### Your task
In the extract below on tracing JPG images, condense the paragraph that begins "Compression artifacts" into a bulleted list that keeps its main facts.

____ Extract

Whilst automatic tracing can dramatically speed up your conversion, it requires a high-quality image to work successfully. Unfortunately, JPG images can suffer from a number of issues which can hamper your chances of getting optimal vectorization results. Some of the most common problems can be seen in the image below: 

Other problems with JPG images include: 

• Trying to convert the wrong type of image. Whilst automatic tracing is incredibly useful for many kinds of image, it’s important to be realistic about what you can and can’t do using vectorization software. Photos, for example, are not well-suited to conversion. Good candidates for conversion are synthetic images with few colors and clean lines. These include images such as technical drawings, logos and cartoons.

• Compression artifacts. Since JPG files are compressed using lossy compression, they lose quality when edited and saved. This leaves compression artifacts on the image, which are the visible signs of the distortion caused by lossy compression. They make the image appear blurry and undefined. These artifacts make it difficult for the software to detect the lines of the image, making it harder to convert.

________
____ Supplied data

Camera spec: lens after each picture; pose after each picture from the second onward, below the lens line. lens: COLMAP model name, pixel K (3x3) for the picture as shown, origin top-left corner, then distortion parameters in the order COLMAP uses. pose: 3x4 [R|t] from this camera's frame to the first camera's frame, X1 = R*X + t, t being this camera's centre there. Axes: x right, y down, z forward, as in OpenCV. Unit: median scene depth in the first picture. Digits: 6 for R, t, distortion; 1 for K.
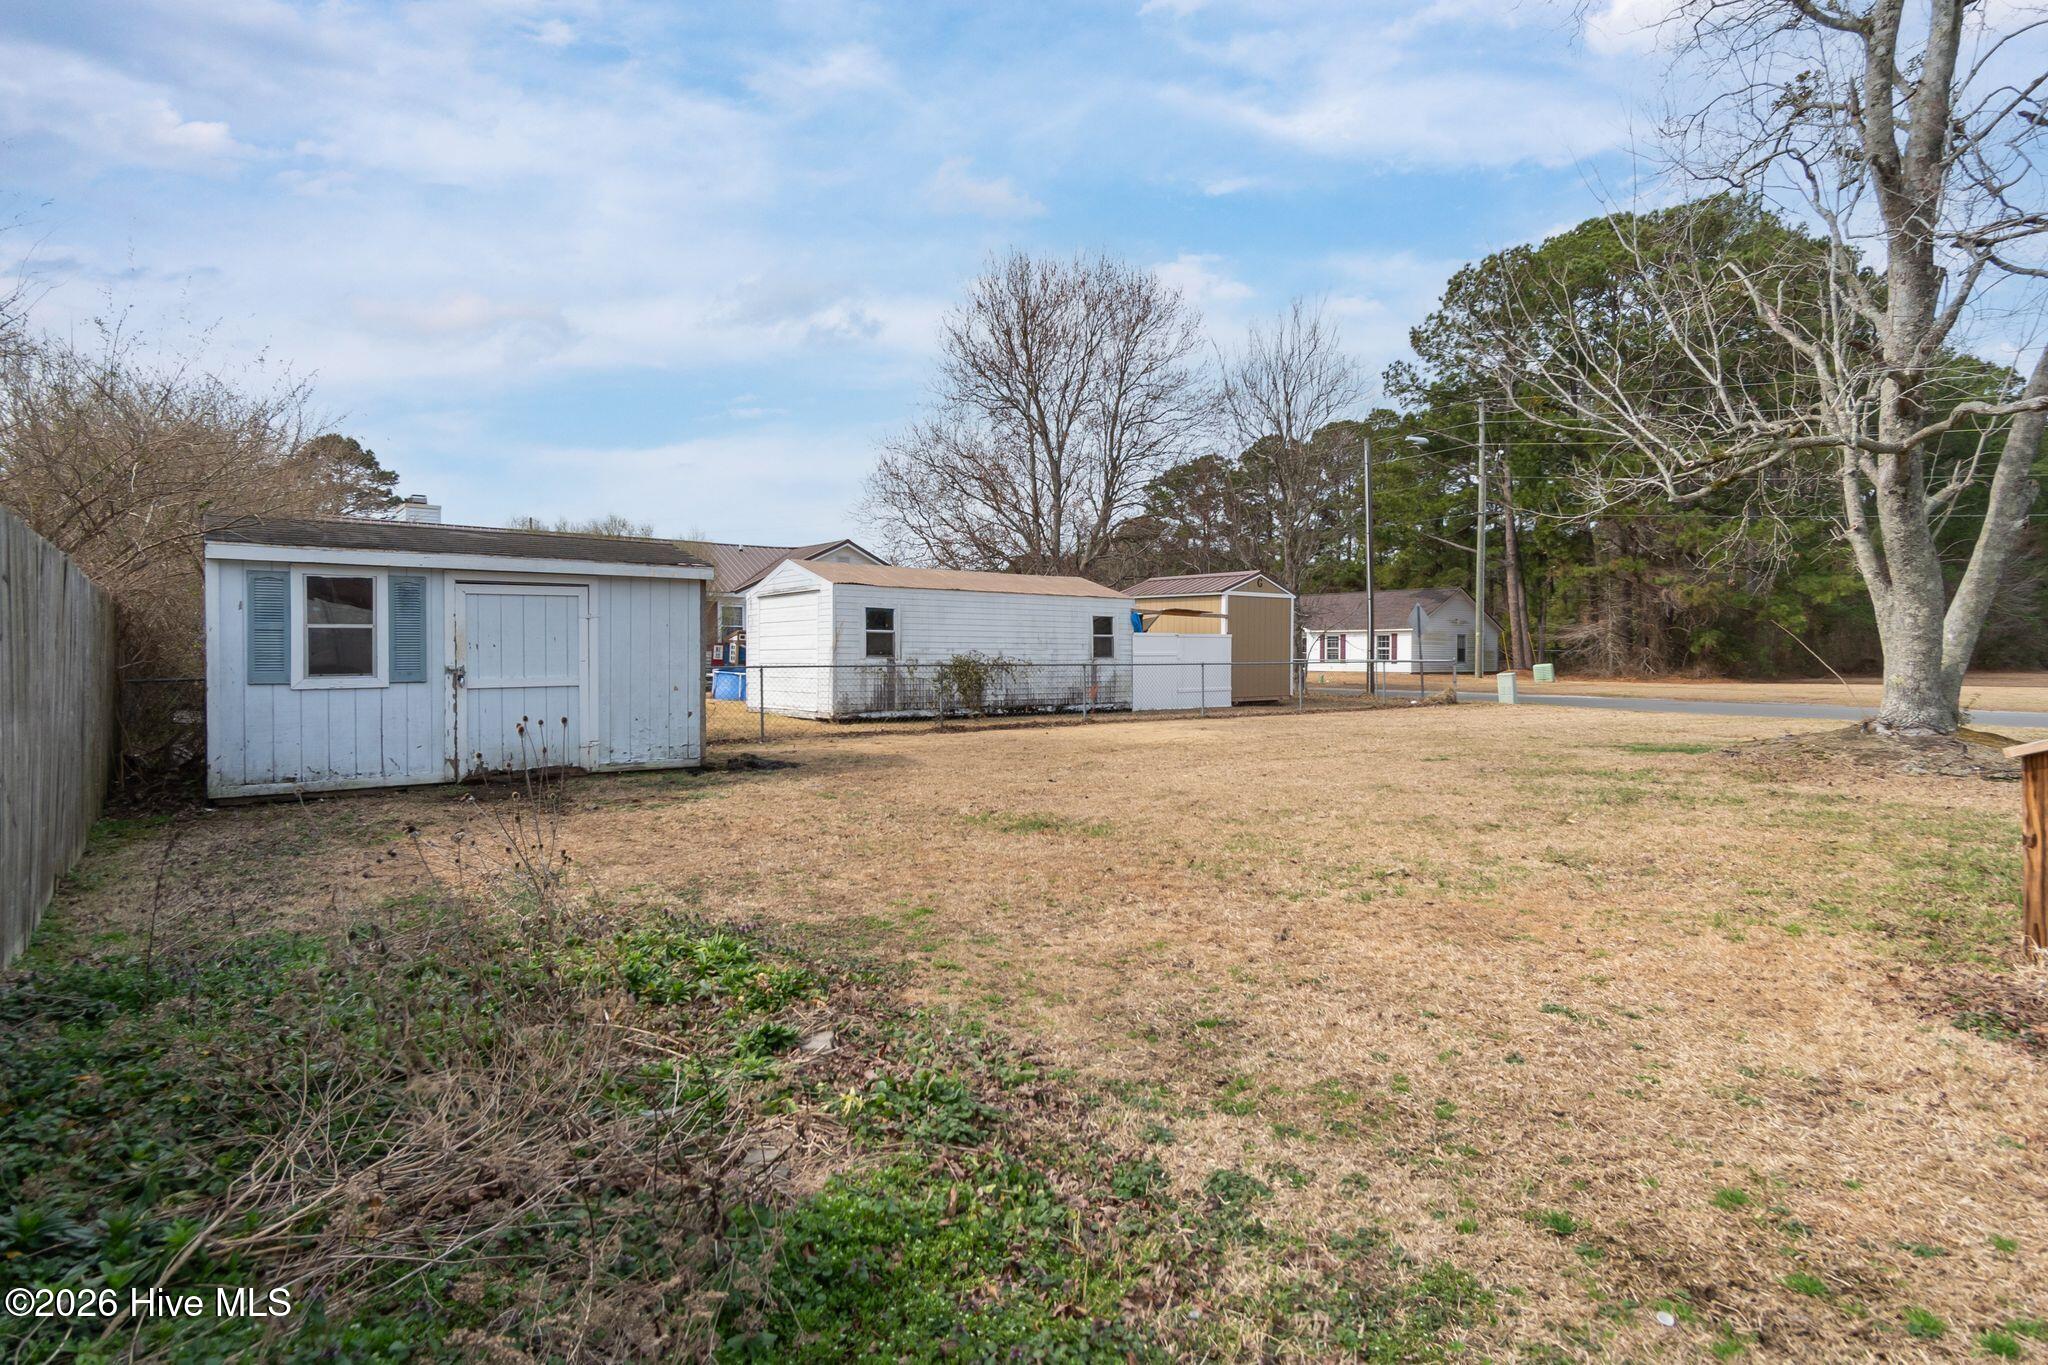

________

### Reply
- JPG files use lossy compression, so they lose quality when edited and saved.
- This leaves compression artifacts, the visible signs of distortion from lossy compression.
- The artifacts make the image look blurry and undefined.
- They make it hard for the software to detect the image's lines, which makes conversion harder.